▸ **What to do**
Select from the records below every line that has the word "like" in it.

▸ **Extracted information**
===============

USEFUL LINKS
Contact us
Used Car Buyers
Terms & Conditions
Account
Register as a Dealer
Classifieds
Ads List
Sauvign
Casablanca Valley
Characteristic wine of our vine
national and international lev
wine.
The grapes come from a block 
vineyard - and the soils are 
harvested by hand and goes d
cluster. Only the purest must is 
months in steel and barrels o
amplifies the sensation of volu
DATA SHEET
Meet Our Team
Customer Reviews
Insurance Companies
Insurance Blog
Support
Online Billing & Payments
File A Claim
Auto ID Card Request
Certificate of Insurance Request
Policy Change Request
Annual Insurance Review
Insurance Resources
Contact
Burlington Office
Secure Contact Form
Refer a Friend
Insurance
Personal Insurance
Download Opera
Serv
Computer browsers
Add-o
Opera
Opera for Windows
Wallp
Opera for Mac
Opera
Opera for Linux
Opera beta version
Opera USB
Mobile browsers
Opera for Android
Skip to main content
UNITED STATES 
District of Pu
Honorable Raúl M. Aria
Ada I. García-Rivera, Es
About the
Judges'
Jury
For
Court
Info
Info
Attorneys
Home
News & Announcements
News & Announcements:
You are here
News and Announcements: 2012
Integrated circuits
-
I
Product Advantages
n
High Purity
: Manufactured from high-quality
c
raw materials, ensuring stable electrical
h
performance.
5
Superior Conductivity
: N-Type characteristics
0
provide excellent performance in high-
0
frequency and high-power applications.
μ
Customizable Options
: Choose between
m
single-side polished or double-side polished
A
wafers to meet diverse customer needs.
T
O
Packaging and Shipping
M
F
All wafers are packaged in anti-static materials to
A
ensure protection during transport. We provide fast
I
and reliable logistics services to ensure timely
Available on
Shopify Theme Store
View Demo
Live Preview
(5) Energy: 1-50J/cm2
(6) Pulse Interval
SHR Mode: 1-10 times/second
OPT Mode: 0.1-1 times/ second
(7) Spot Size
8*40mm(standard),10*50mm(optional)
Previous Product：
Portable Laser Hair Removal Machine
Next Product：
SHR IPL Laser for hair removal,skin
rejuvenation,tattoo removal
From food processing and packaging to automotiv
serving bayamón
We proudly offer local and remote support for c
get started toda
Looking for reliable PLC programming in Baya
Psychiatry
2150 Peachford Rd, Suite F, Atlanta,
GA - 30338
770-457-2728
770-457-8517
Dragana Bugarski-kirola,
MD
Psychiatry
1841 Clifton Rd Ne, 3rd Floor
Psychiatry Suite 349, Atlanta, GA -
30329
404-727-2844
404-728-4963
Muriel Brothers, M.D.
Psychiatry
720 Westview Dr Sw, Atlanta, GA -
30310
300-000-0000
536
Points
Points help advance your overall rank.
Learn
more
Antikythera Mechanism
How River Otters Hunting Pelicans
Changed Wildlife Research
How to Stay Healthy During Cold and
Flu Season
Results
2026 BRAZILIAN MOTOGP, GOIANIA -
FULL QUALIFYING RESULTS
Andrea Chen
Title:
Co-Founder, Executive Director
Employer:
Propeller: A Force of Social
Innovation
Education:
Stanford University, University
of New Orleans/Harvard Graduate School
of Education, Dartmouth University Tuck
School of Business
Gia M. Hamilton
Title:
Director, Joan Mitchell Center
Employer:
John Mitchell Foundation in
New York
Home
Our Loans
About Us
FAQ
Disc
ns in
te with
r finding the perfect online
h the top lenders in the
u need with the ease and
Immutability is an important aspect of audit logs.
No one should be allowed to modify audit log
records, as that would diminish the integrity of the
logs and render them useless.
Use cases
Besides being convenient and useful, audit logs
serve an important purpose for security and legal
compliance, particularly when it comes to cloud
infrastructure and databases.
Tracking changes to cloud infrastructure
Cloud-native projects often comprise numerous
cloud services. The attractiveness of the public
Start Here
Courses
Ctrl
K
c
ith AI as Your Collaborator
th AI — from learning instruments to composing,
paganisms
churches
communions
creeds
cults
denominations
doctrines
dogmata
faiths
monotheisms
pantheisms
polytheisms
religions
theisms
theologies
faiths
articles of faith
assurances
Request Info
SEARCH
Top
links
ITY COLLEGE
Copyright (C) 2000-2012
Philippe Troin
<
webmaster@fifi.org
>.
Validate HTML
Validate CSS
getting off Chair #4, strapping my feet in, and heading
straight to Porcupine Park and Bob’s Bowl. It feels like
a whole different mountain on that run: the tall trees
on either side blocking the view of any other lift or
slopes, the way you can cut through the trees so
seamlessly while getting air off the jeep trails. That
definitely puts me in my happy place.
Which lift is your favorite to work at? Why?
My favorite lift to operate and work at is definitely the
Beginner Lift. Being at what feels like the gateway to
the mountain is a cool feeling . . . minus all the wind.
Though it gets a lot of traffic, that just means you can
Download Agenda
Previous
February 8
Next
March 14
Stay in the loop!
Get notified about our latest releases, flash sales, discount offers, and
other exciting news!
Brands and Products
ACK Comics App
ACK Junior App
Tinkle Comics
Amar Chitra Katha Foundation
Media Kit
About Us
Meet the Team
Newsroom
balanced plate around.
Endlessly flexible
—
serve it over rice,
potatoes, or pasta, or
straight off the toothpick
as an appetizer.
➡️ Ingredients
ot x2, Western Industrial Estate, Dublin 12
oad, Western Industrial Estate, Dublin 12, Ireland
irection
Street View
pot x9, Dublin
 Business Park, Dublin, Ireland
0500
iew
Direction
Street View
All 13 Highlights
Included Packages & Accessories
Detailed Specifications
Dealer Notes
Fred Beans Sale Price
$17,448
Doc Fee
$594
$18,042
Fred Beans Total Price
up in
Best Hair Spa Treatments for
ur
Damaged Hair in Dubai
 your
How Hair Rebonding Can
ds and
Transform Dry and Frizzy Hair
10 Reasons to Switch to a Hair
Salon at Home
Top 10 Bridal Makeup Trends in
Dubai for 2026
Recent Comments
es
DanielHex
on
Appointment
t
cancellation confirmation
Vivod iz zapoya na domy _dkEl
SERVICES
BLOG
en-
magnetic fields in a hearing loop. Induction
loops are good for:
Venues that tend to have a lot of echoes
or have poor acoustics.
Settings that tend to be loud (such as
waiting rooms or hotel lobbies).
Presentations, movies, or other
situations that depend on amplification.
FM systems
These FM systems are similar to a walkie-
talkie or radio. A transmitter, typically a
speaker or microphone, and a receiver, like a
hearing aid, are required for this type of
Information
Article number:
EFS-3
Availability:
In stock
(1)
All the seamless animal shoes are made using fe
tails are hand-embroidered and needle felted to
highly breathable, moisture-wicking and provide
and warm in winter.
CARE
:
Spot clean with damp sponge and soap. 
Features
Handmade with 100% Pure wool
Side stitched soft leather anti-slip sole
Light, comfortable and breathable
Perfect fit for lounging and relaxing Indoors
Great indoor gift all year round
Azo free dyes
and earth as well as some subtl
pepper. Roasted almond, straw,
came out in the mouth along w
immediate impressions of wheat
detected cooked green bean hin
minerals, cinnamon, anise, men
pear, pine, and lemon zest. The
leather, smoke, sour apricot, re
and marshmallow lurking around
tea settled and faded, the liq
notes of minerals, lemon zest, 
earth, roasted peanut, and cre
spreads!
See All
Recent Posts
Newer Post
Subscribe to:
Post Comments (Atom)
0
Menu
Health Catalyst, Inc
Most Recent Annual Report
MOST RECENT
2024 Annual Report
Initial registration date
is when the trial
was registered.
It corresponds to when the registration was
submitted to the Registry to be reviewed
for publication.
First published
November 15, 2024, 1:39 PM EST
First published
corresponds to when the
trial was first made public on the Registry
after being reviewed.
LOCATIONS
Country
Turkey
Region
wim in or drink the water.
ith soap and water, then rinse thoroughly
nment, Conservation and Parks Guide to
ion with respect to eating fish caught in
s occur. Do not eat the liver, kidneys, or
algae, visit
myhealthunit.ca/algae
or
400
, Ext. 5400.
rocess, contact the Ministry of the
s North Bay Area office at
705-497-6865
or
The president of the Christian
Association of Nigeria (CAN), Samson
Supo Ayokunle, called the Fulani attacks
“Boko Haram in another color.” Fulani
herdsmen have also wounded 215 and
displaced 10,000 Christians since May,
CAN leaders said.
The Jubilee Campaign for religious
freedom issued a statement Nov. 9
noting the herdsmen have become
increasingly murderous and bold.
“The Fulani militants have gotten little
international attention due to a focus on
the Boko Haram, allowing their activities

===============

▸ **The completed task**
straight to Porcupine Park and Bob’s Bowl. It feels like
Beginner Lift. Being at what feels like the gateway to
speaker or microphone, and a receiver, like a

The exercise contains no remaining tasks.